GIVEN INFORMATION: Begin

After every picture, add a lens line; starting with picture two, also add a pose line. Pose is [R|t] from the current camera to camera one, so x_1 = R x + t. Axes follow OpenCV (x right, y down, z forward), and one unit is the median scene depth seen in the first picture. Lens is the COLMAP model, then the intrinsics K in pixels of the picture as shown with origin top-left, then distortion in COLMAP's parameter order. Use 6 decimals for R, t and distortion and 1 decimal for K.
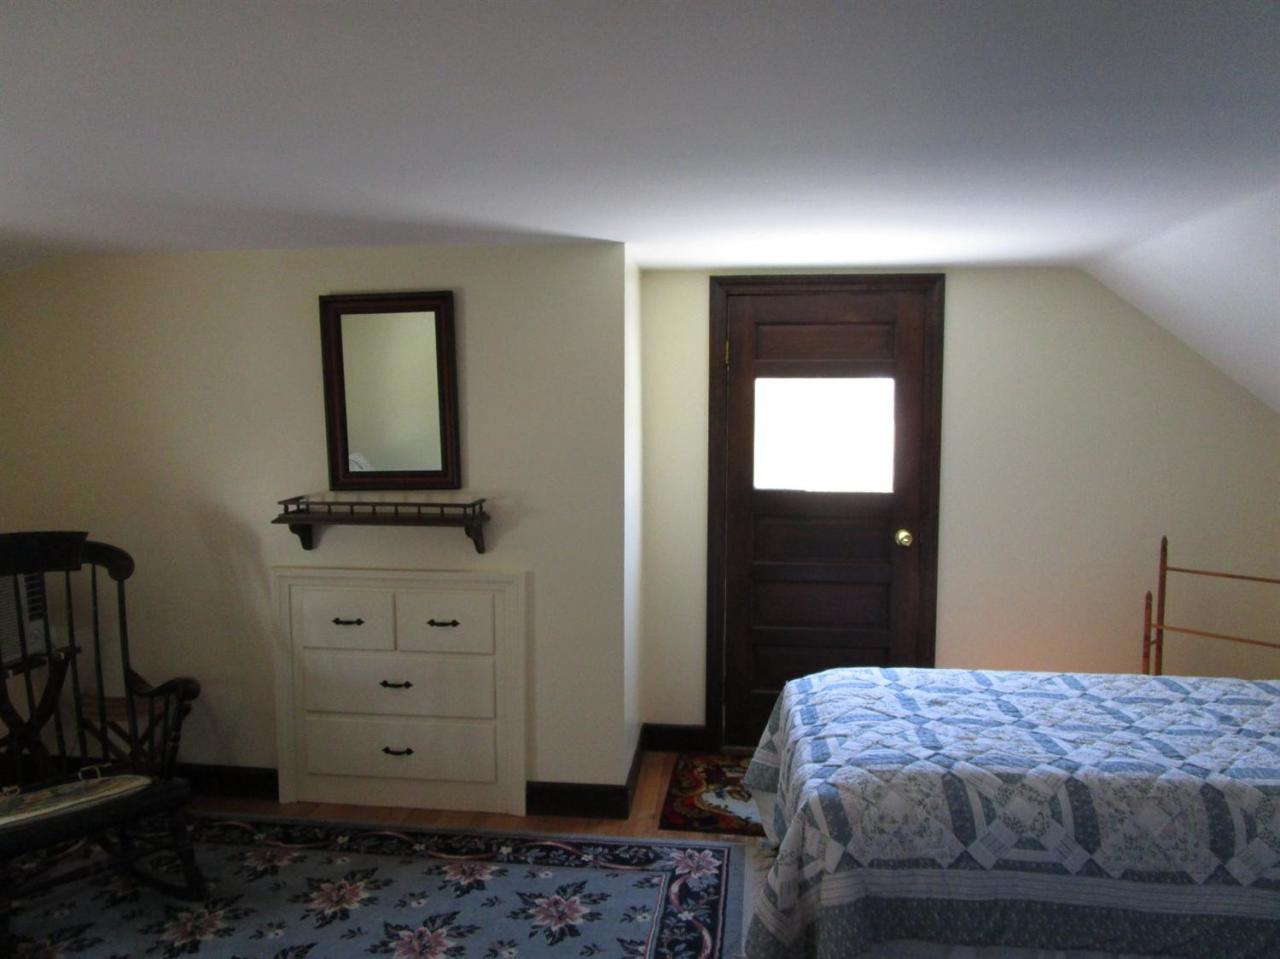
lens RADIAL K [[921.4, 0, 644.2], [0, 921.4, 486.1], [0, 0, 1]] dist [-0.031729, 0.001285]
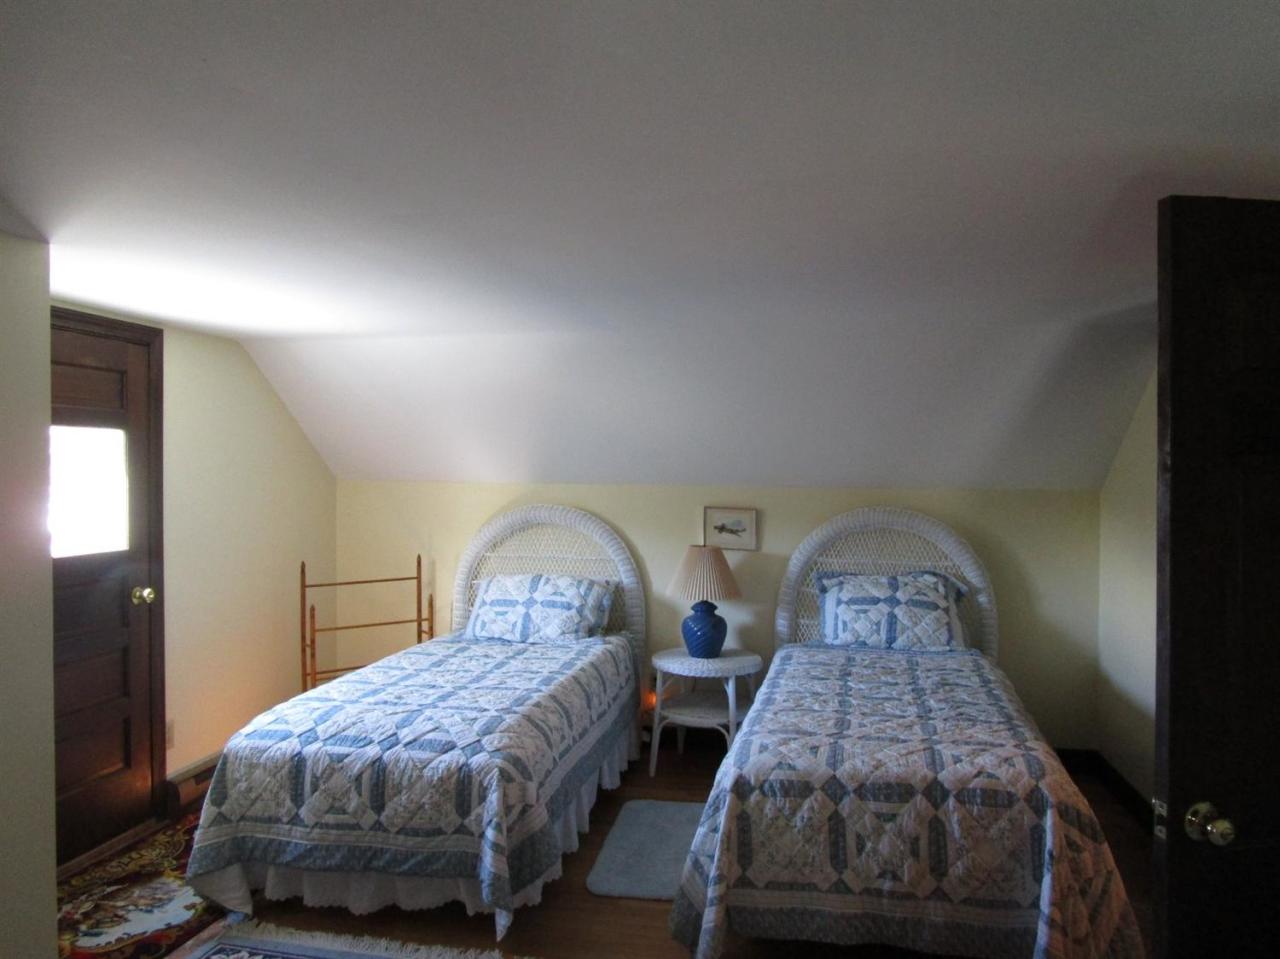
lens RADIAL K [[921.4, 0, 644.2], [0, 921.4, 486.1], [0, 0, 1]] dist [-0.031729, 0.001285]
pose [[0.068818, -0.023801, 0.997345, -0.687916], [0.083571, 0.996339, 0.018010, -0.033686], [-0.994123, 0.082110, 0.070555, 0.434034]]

GIVEN INFORMATION: End

TASK DESCRIPTION => Repeat the full listing above without altering a word, and skip the pictures.

OUTPUT FOR THIS TASK =>
After every picture, add a lens line; starting with picture two, also add a pose line. Pose is [R|t] from the current camera to camera one, so x_1 = R x + t. Axes follow OpenCV (x right, y down, z forward), and one unit is the median scene depth seen in the first picture. Lens is the COLMAP model, then the intrinsics K in pixels of the picture as shown with origin top-left, then distortion in COLMAP's parameter order. Use 6 decimals for R, t and distortion and 1 decimal for K.
lens RADIAL K [[921.4, 0, 644.2], [0, 921.4, 486.1], [0, 0, 1]] dist [-0.031729, 0.001285]
lens RADIAL K [[921.4, 0, 644.2], [0, 921.4, 486.1], [0, 0, 1]] dist [-0.031729, 0.001285]
pose [[0.068818, -0.023801, 0.997345, -0.687916], [0.083571, 0.996339, 0.018010, -0.033686], [-0.994123, 0.082110, 0.070555, 0.434034]]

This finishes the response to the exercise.